It’s the dead of night. You hear a thundering knock at your door. You open the peephole to find a man with a glass eye and a mad glare. He claims somebody has entered your house and you’re in danger, but he is here to save you. He offers to come inside for protection. Do you let him in? 

Isolated in a countryside house, far from the reach of any police assistance (or phone signal), this is the question that Dani (Carolyn Bracken) faces in the opening minutes of Damian Mc Carthy’s supernatural horror Oddity. In posing this question, Mc Carthy not only delivers a character into a dread-inducing spiral with little need for exposition but also invites the audience to ponder the same query. We aren’t immediately privy to Dani’s decision, enhancing the mystery and exacerbating the universal fear of someone breaking into your home with malevolent ambitions.

The terrors of a home invasion are both familiar and relatable. Horror auteurs of multiple generations have attempted to put their stamp on what happens when intruders cross the physical boundary of our front doors. Michael Haneke set a divisive tone with Funny Games (1997); Fede Álvarez flipped the script on the invaders in 2016 with Don’t Breathe; and Brian Duffield brought the extraterrestrial inside just last year with No One Will Save You. In all of these cases, those at home are left to fight for their security, marking the narrative direction in which Mc Carthy takes a turn for the better. 

While this compelling and tension-packed opener may suggest the direction of the home invasion, it is rather a gateway to greater genre frameworks. The narrative takes a surprising leap forward in time, and we pick up with Ted (Gwilym Lee) a doctor at a criminal psychiatric hospital, and apparent widower to Dani. He meets Dani’s blind twin sister Darcy (Carolyn Bracken in an eerie and magnificent double role), at her little shop of horrors, where her greatest defense against shoplifting is the threat that every object in her store is haunted. By looks alone, I would be easily convinced. 

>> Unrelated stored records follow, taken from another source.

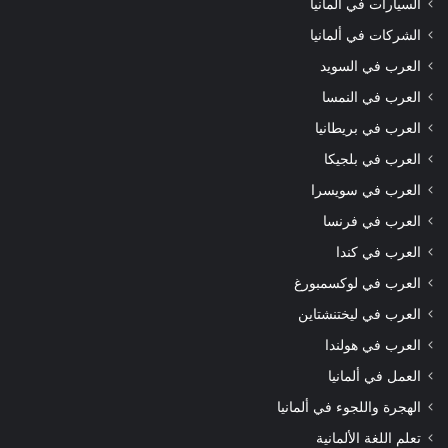
السيارات في ألمانيا
الشركات في ألمانيا
العرب في السويد
العرب في النمسا
العرب في بريطانيا
العرب في بلجيكا
العرب في سويسرا
العرب في فرنسا
العرب في كندا
العرب في لوكسمبورغ
العرب في ليختنشتاين
العرب في هولندا
العمل في ألمانيا
الهجرة واللجوء في ألمانيا
تعلم اللغة الألمانية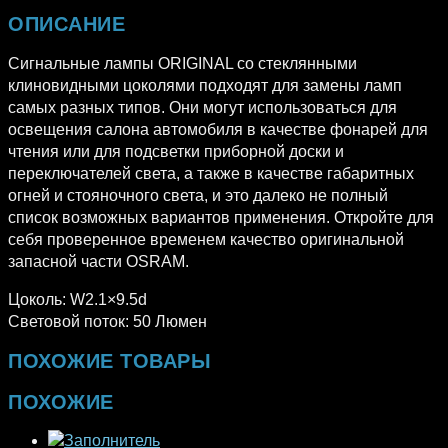
ОПИСАНИЕ
Сигнальные лампы ORIGINAL со стеклянными
клиновидными цоколями подходят для замены ламп
самых разных типов. Они могут использоваться для
освещения салона автомобиля в качестве фонарей для
чтения или для подсветки приборной доски и
переключателей света, а также в качестве габаритных
огней и стояночного света, и это далеко не полный
список возможных вариантов применения. Откройте для
себя проверенное временем качество оригинальной
запасной части OSRAM.
Цоколь: W2.1×9.5d
Световой поток: 50 Люмен
ПОХОЖИЕ ТОВАРЫ
ПОХОЖИЕ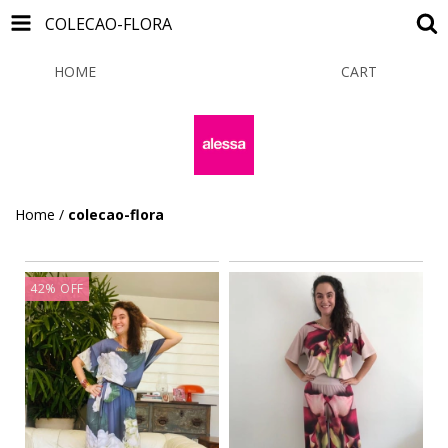
COLECAO-FLORA
HOME
PRODUCTS
CART
0
Home
/
colecao-flora
42
%
OFF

To Ted, however, a self-proclaimed man of logic and science, curation of the obscure is nothing more than child’s play for those easily persuaded. Ted is not at the curio to entertain the arcane, but rather deliver something of interest to Darcy–the glass eye of the man who confronted her sister. It then becomes clear that this man, Olin Boole (Tadhg Murphy), and his actions (or inactions) of that cursed night are set to become Darcy’s next target of curation. 

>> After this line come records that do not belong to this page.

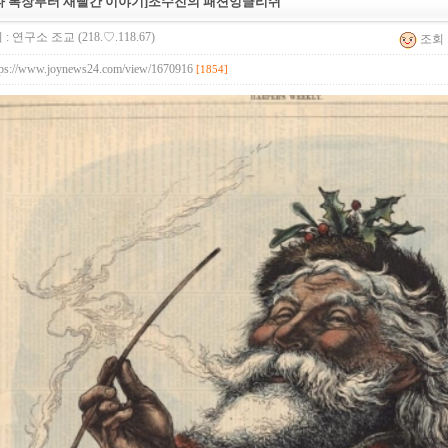
타 복장부터 새빨간 이야기]조수진의 패션잉글리쉬
 :
연구소 조교
(218.♡.118.67)
조회 :
tps://www.joynews24.com/view/1670916
[1854]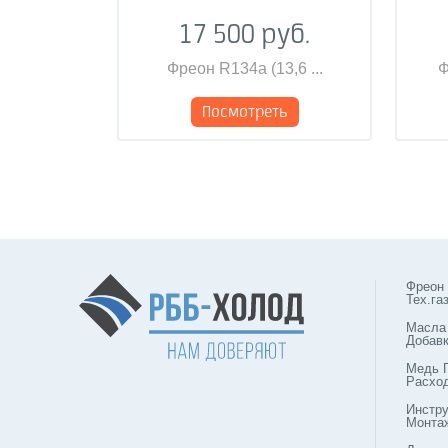
17 500 руб.
Фреон R134a (13,6 ...
Ф
Посмотреть
Фреон
Тех.га
Масла
Добав
Медь 
Расхо
Инстр
Монта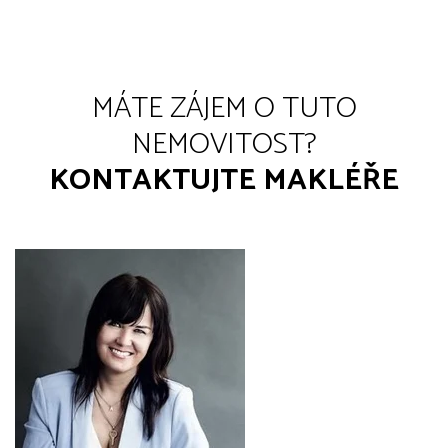
MÁTE ZÁJEM O TUTO
NEMOVITOST?
KONTAKTUJTE MAKLÉŘE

Building on his directorial debut Caveat (2020), which introduced a fascination with supernatural objects, Mc Carthy takes a major stride forward in production value while maintaining the calculated pace and deliberate rhythm that is beginning to define his sensibility as a filmmaker in the horror genre. Distinctly aware of the tropes he is navigating, Mc Carthy successfully subverts many through meticulous photography and an acute ability to instill fear within something as simple as the click of a camera shutter. The house that serves as the primary setting is a labyrinthian nightmare set forth by production designer Lauren Kelly, occupied by streams of flashlights and a hand-carved wooden man (gifted by Darcy to Ted and his mistress with perverse intentions).

After the opening confrontation, and despite the narrative launch forward, what ultimately drives the audience’s interest is the murder mystery that unfolds. Rather than playing out the familiar beats of a linear home invasion, Mc Carthy crafts a whodunnit shrouded by occult iconography. In blending these frameworks, the Oddity experience is an anxious one. Doors are portals of panic and objects are mysteries of magic. The screenwriting is honed just enough to reveal the necessary pieces without giving away the entire puzzle. 

Not without trivial missteps in the third act, Oddity is a confident second feature, and Bracken’s double dose of dread leads the way on a product that will leave you double-checking the locks when you get home.